Despite these successes, The US Ninth Circuit Court of Appeals found that Apple violated California’s anti-steering laws by blocking attempts by developers to take payments through third-party platforms. As a result, while Apple are celebrating the direct 'win' against Epic, the repercussions of the case have given developers a way to circumvent the App Store (and Apple's 30% fees) for the first time.

The case was first launched in 2020, when Epic attempted to dodge the 30% commission charged by Apple and Google for in-app purchases, resulting in both storefronts removing Epic’s global hit Fortnite.

Today's ruling is perhaps best summed up by Social First founder and CEO Kim Soares who commented, “This is huge. Apple won 9 out of 10 claims in appeals court but the one that they lost forces them to allow app developers include links in their apps that lead to outside store / payment.

“So a developer can sell IAP's on their own website and get all the profit instead of paying Apple 30% and have a link to that website directly in the app. I can see developers steering users to their own store page by giving, say 10% discount on all purchases. That would still leave developer with 90% of the revenue instead of 70% and customers get a discount at the same time.”
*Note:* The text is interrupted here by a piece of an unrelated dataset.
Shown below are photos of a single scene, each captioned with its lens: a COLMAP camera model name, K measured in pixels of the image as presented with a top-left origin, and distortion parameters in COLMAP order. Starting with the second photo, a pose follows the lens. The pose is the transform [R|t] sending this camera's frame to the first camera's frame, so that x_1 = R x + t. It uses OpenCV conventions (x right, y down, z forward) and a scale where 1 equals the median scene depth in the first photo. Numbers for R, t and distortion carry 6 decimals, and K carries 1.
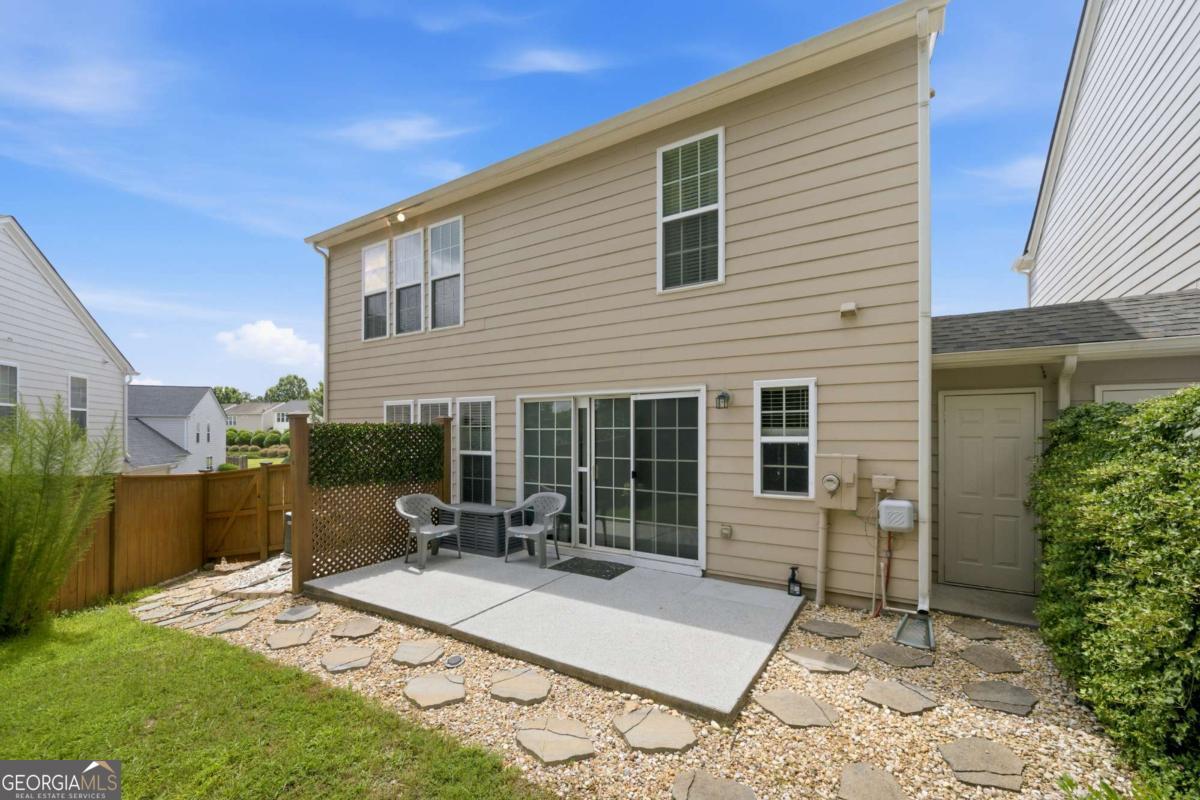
lens RADIAL K [[489.4, 0, 603.1], [0, 489.4, 433.5], [0, 0, 1]] dist [-0.000483, 0.000113]
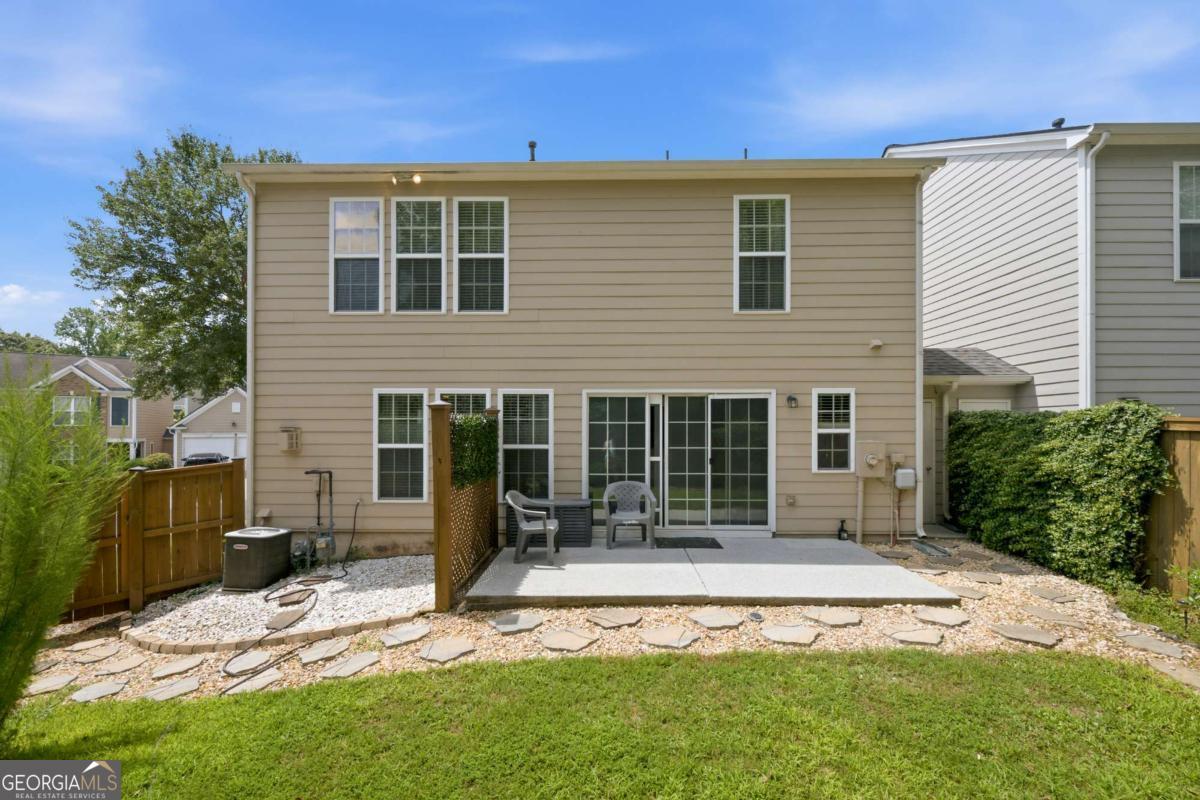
lens RADIAL K [[503.2, 0, 601.1], [0, 503.2, 425.7], [0, 0, 1]] dist [0.000069, -0.000190]
pose [[0.858701, 0.000160, 0.512477, -0.849802], [-0.000116, 1.000000, -0.000117, -0.002317], [-0.512477, 0.000041, 0.858701, 0.088804]]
Winning the battle, losing the war?

While the court finding in Apple’s favour is likely to come as good news, the fact that it sided with Epic Games in perhaps the single most crucial aspect of the case has greater implications for the wider industry. More and more companies are growing dissatisfied with the lack of alternatives, and the high commission fees owed to Apple and Google for purchases made via their storefronts.

Competitors attempting to shake up the system are taking advantage of this dissatisfaction with the launch of alternative storefronts, while legislators worldwide are increasingly requiring both companies to open up their platforms to alternatives. As such, this ruling could act as a precedent, and open the door for further markets to take action against Apple.

However, for now at least, Apple remains resolute that this case is 'a win', with a spokesperson saying in response to the ruling, "The App Store continues to promote competition, drive innovation, and expand opportunity, and we're proud of its profound contributions to both users and developers around the world," said an Apple spokesperson in response to the ruling.

Speaking to CNBC, a spokesperson for the company said “Today’s decision reaffirms Apple’s resounding victory in this case, with nine of 10 claims having been decided in Apple’s favour. For the second time in two years, a federal court has ruled that Apple abides by antitrust laws at the state and federal levels.”

The company also stated that it’s considering further review of the law violation, indicating that it may attempt to take further action in the future.

Epic Games CEO Tim Sweeney took to Twitter to discuss the outcome of the case, stating: "Apple prevailed at the 9th Circuit Court. Though the court upheld the ruling that Apple's restraints have "a substantial anticompetitive effect that harms consumers", they found we didn't prove our Sherman Act case.

"Fortunately, the court's positive decision rejecting Apple's anti-steering provisions frees iOS developers to send consumers to the web to do business with them directly there. We're working on next steps."

Last month, Sweeney indicated that the Epic Games Store may soon be making the jump to mobile.